Downregulation of ALKBH5 rejuvenates aged human mesenchymal stem cells and enhances their therapeutic efficacy in myocardial infarction

Despite promising results in myocardial infarction (MI), mesenchymal stem cell (MSC)‐based therapy is limited by cell senescence. N6‐methyladenosine (m6A) messenger RNA methylation has been reported to be closely associated with cell senescence. Nonetheless, its role in the regulation of MSC senescence remains unclear.
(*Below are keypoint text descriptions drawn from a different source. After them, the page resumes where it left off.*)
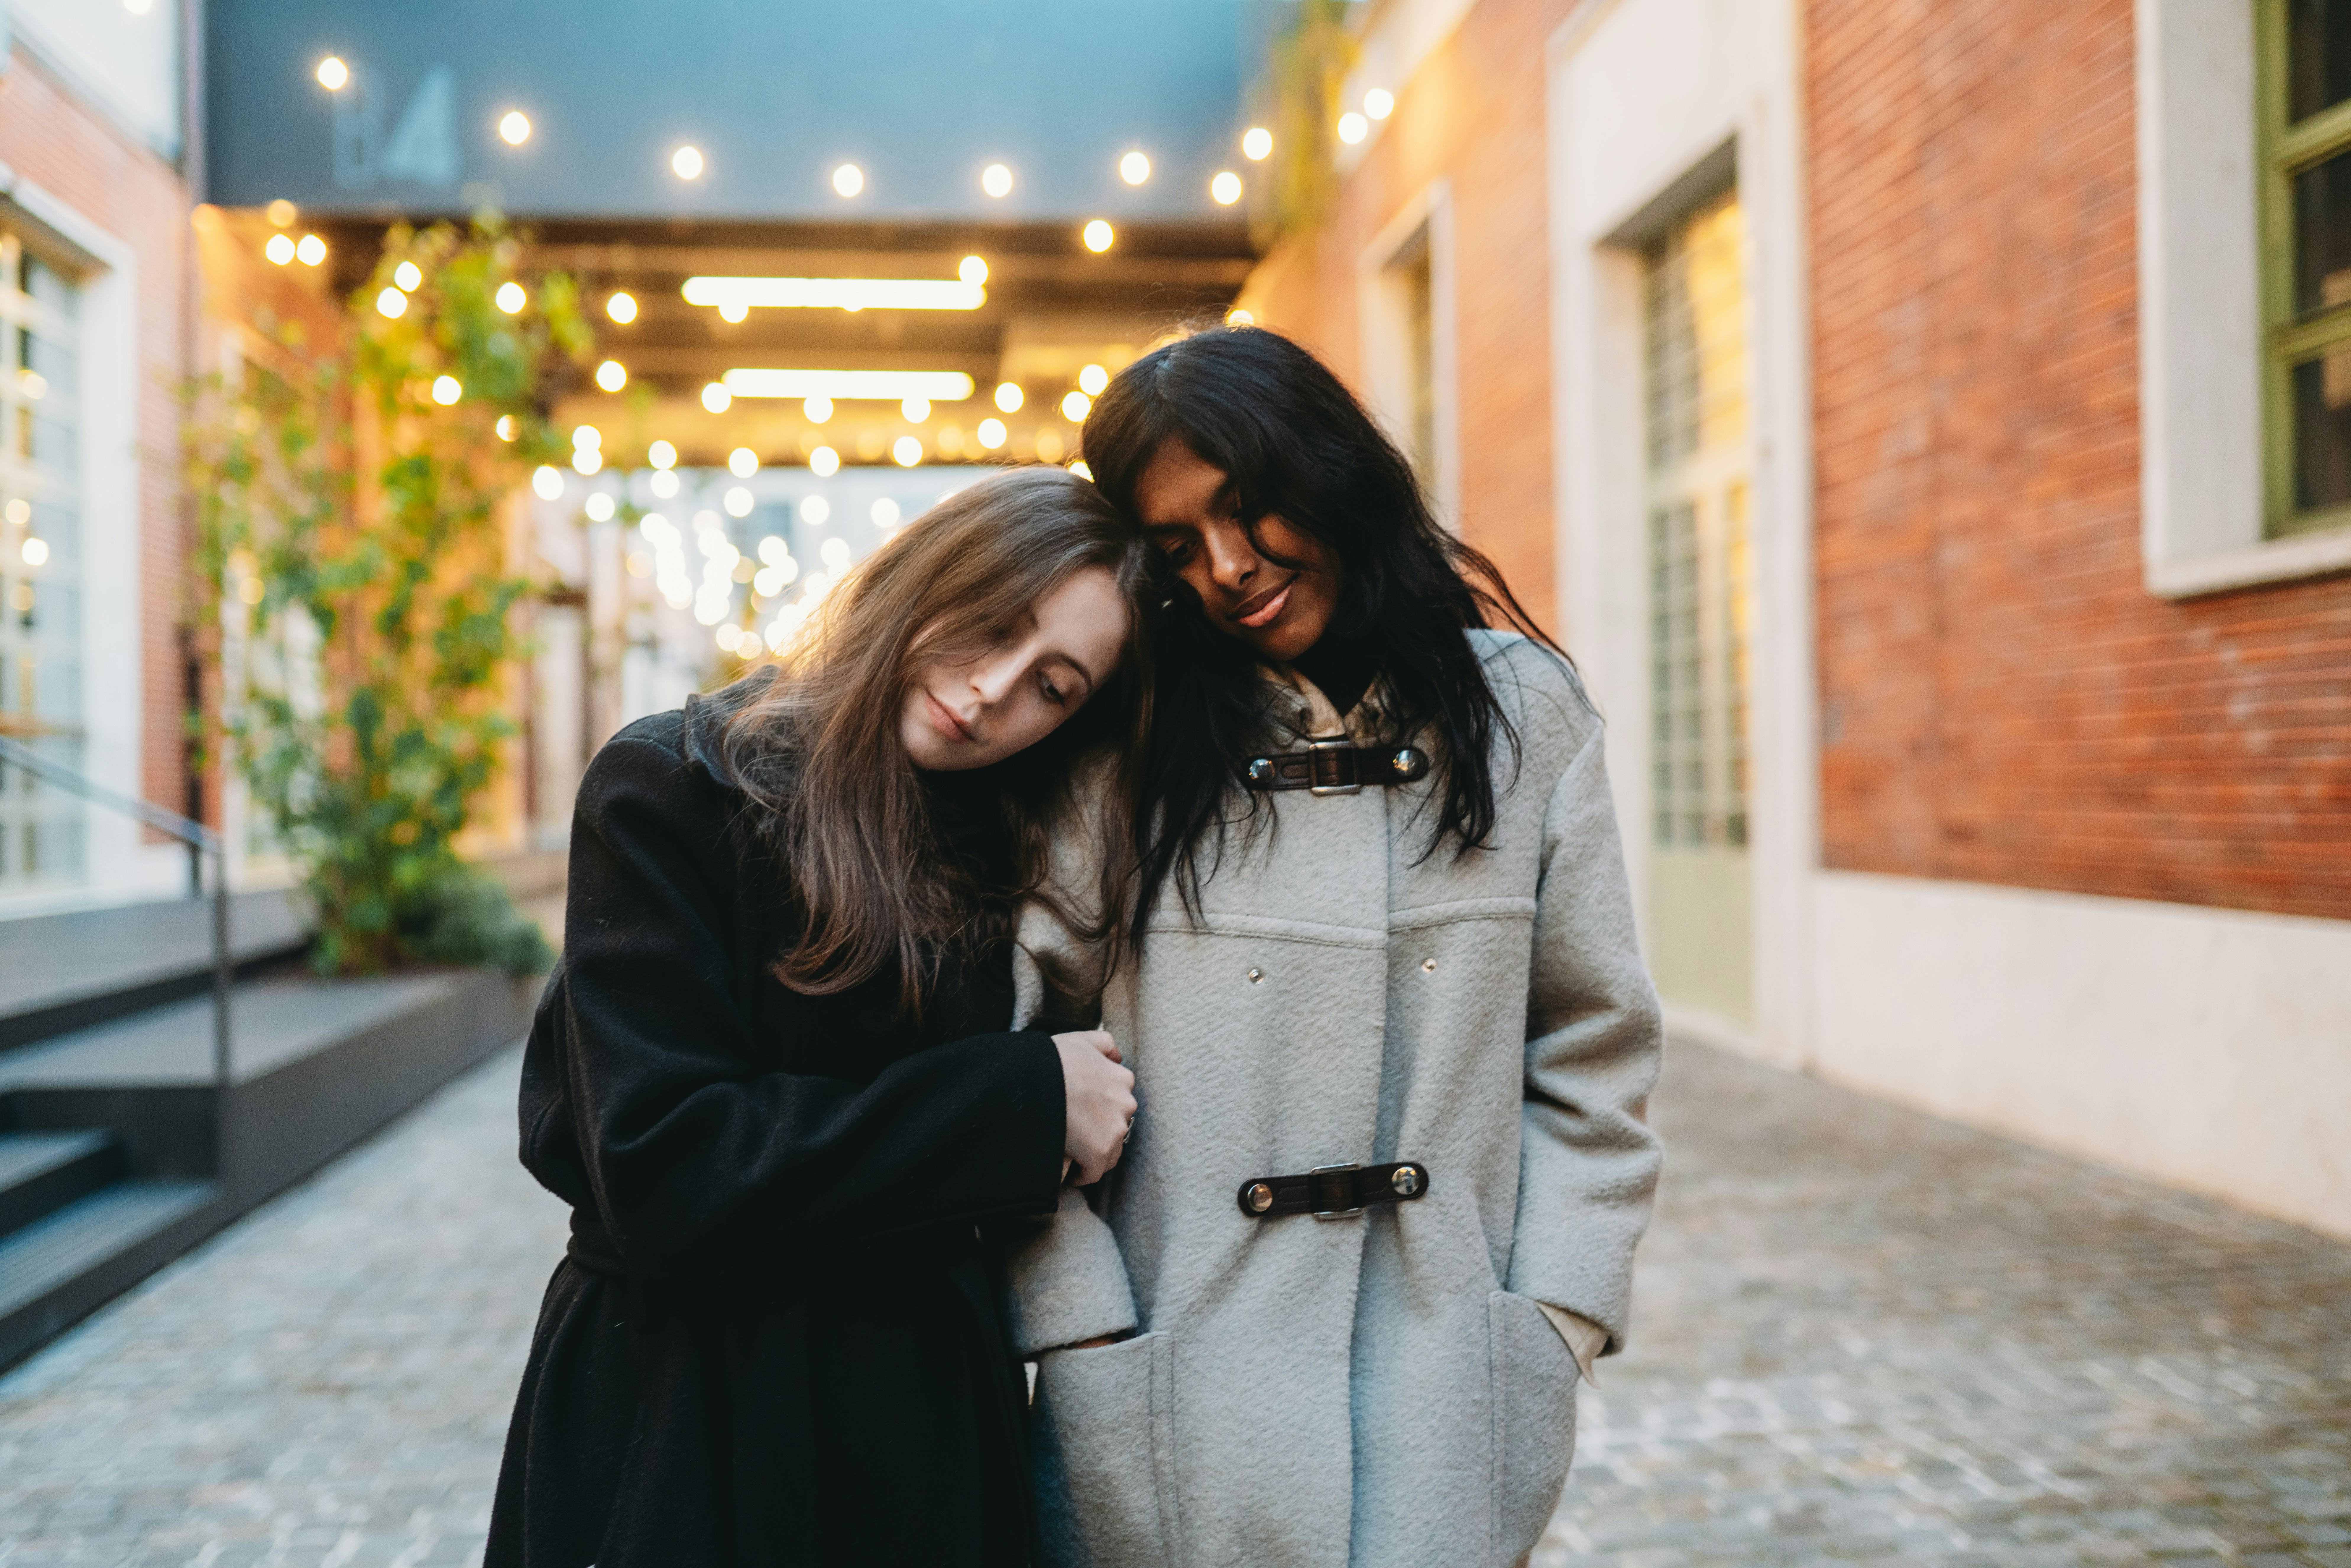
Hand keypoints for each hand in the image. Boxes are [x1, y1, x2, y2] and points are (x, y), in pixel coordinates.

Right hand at [1054, 1029, 1134, 1185]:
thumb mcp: (1081, 1040)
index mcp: (1123, 1079)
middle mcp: (1126, 1104)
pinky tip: (1066, 1169)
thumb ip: (1104, 1045)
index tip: (1082, 1117)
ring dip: (1092, 1156)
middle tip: (1073, 1135)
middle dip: (1098, 1134)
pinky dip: (1081, 1173)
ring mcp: (1115, 1129)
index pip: (1118, 1103)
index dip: (1099, 1112)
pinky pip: (1093, 1172)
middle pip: (1116, 1129)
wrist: (1033, 1078)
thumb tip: (1117, 1058)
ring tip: (1069, 1154)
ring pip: (1109, 1152)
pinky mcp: (1099, 1151)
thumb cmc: (1052, 1058)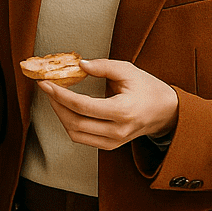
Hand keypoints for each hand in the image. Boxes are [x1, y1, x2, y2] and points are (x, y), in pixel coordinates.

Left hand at [39, 58, 178, 148]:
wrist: (166, 111)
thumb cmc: (147, 88)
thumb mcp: (128, 70)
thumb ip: (103, 66)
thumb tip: (79, 64)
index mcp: (123, 111)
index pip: (82, 106)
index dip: (60, 94)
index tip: (45, 83)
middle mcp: (118, 130)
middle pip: (75, 122)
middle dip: (56, 104)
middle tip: (48, 88)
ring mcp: (114, 141)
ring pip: (75, 134)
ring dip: (60, 115)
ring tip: (56, 98)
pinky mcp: (111, 145)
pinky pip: (82, 138)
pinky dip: (69, 124)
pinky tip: (67, 110)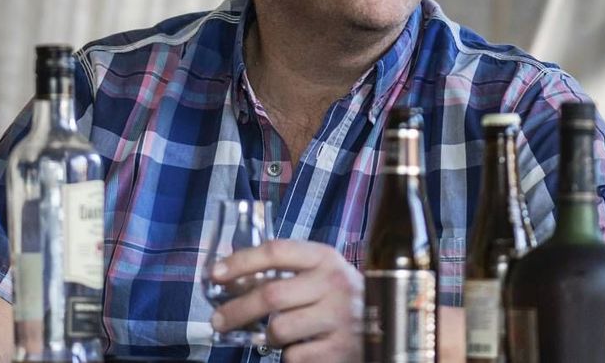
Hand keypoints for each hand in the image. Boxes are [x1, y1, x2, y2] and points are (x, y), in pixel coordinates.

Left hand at [210, 239, 362, 361]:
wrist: (389, 326)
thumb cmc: (341, 298)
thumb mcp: (319, 273)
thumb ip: (282, 268)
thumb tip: (228, 264)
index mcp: (325, 258)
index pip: (276, 251)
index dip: (241, 262)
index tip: (215, 274)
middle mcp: (334, 284)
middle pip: (270, 294)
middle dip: (236, 310)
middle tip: (218, 321)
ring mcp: (339, 319)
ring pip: (279, 329)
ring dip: (267, 337)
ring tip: (275, 335)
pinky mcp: (340, 350)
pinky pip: (294, 356)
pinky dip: (289, 356)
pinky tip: (301, 348)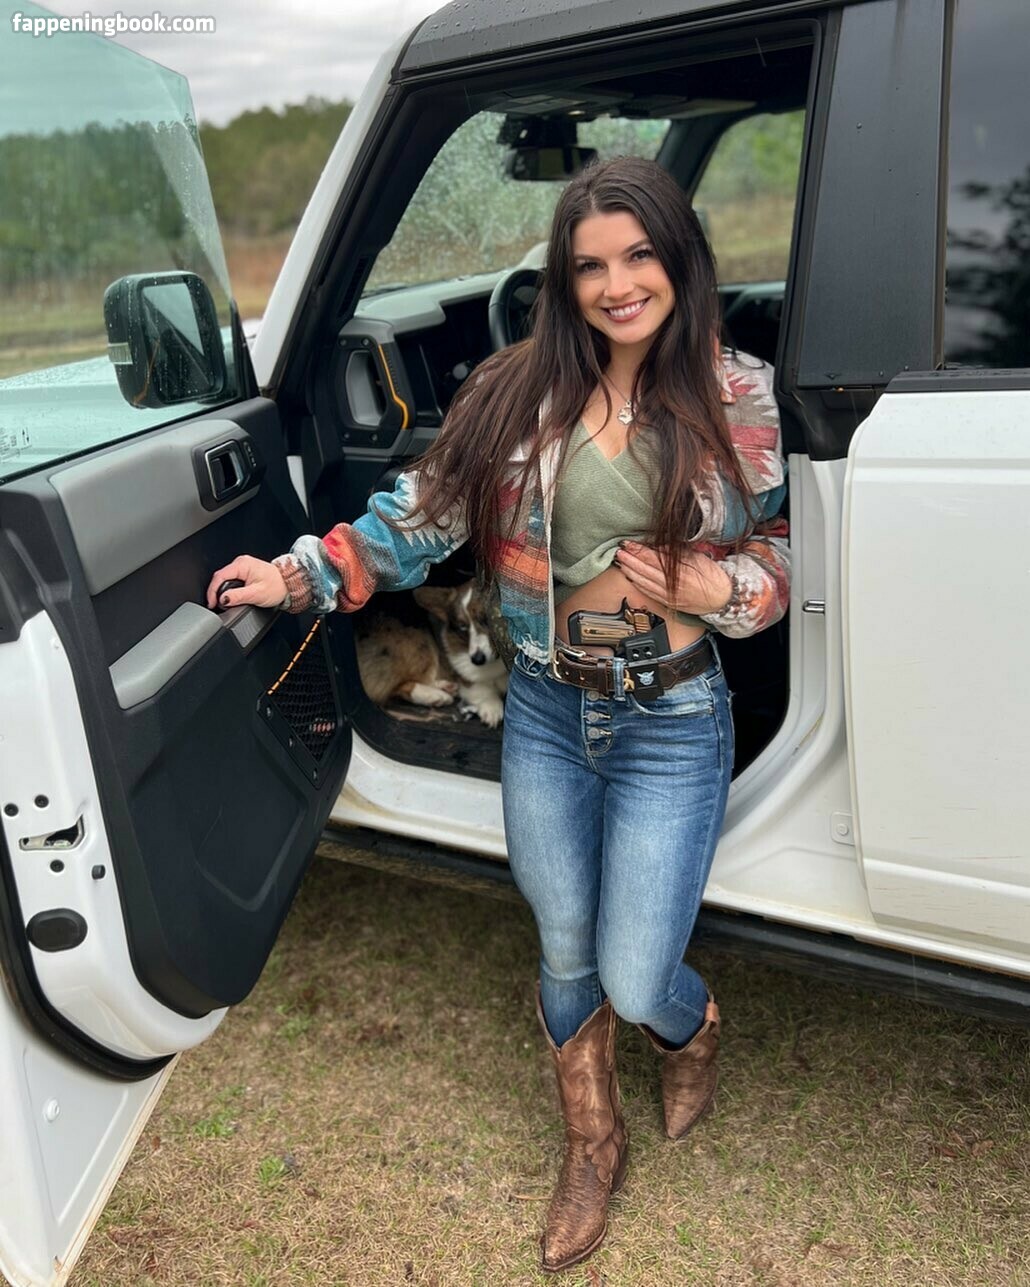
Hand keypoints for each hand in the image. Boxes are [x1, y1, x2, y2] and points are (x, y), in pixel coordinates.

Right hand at [205, 555, 287, 609]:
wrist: (289, 584)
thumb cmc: (277, 586)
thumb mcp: (256, 594)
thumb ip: (237, 596)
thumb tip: (223, 599)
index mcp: (242, 564)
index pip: (219, 576)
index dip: (213, 591)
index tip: (212, 602)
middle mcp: (241, 563)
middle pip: (220, 577)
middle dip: (216, 592)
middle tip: (216, 605)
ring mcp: (243, 567)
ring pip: (225, 579)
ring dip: (223, 591)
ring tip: (223, 602)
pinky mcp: (245, 572)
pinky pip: (231, 580)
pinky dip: (229, 589)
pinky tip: (230, 596)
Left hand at [615, 541, 732, 614]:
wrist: (723, 599)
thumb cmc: (713, 576)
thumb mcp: (698, 557)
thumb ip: (677, 552)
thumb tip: (658, 546)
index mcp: (680, 571)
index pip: (653, 558)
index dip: (638, 550)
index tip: (628, 543)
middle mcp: (672, 584)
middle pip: (645, 570)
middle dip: (630, 560)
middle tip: (619, 552)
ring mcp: (669, 595)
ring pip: (644, 583)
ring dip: (630, 572)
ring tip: (621, 563)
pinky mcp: (669, 602)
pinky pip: (649, 593)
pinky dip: (638, 585)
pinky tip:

We examined the role of ALKB homolog 5 (ALKBH5) in regulating MSC senescence and determined whether ALKBH5 downregulation could rejuvenate aged MSCs (AMSCs) to improve their therapeutic efficacy for MI. RNA methylation was determined by m6A dot blotting assay. MSC senescence was evaluated by senescence‐associated β‐galactosidase (SA‐β‐gal) staining. A mouse model of acute MI was established by ligation of the left anterior decedent coronary artery (LAD). Compared with young MSCs (YMSCs), m6A level was significantly reduced but ALKBH5 was greatly increased in AMSCs. Overexpression of ALKBH5 reduced m6A modification and accelerated YMSC senescence. Conversely, ALKBH5 knockdown increased m6A modifications and alleviated AMSC senescence. Mechanistically, ALKBH5 regulated the m6A modification and stability of CDKN1C mRNA, which further upregulated CDKN1C expression, leading to MSC senescence. CDKN1C overexpression ameliorated the inhibition of cellular senescence of ALKBH5 siRNA‐treated AMSCs. More importantly, compared with AMSCs, shALKBH5‐AMSCs transplantation provided a superior cardioprotective effect against MI in mice by improving MSC survival and angiogenesis. We determined that ALKBH5 accelerated MSC senescence through m6A modification‐dependent stabilization of the CDKN1C transcript, providing a potential target for MSC rejuvenation. ALKBH5 knockdown rejuvenated AMSCs and enhanced cardiac function when transplanted into the mouse heart following infarction. ALKBH5 increases in AMSCs, which interacted with CDKN1C mRNA by m6A RNA demethylation, then increases CDKN1C mRNA stability and decays the mRNA degradation. Conversely, knockdown ALKBH5 accelerates CDKN1C mRNA degradation, downregulates CDKN1C expression, and finally rejuvenates AMSCs. MSCs transplantation improves cardiac function, promotes angiogenesis, and decreases infarct size and cardiac fibrosis. Moreover, shALKBH5‐AMSCs were superior to AMSCs at improving heart function following MI in mice.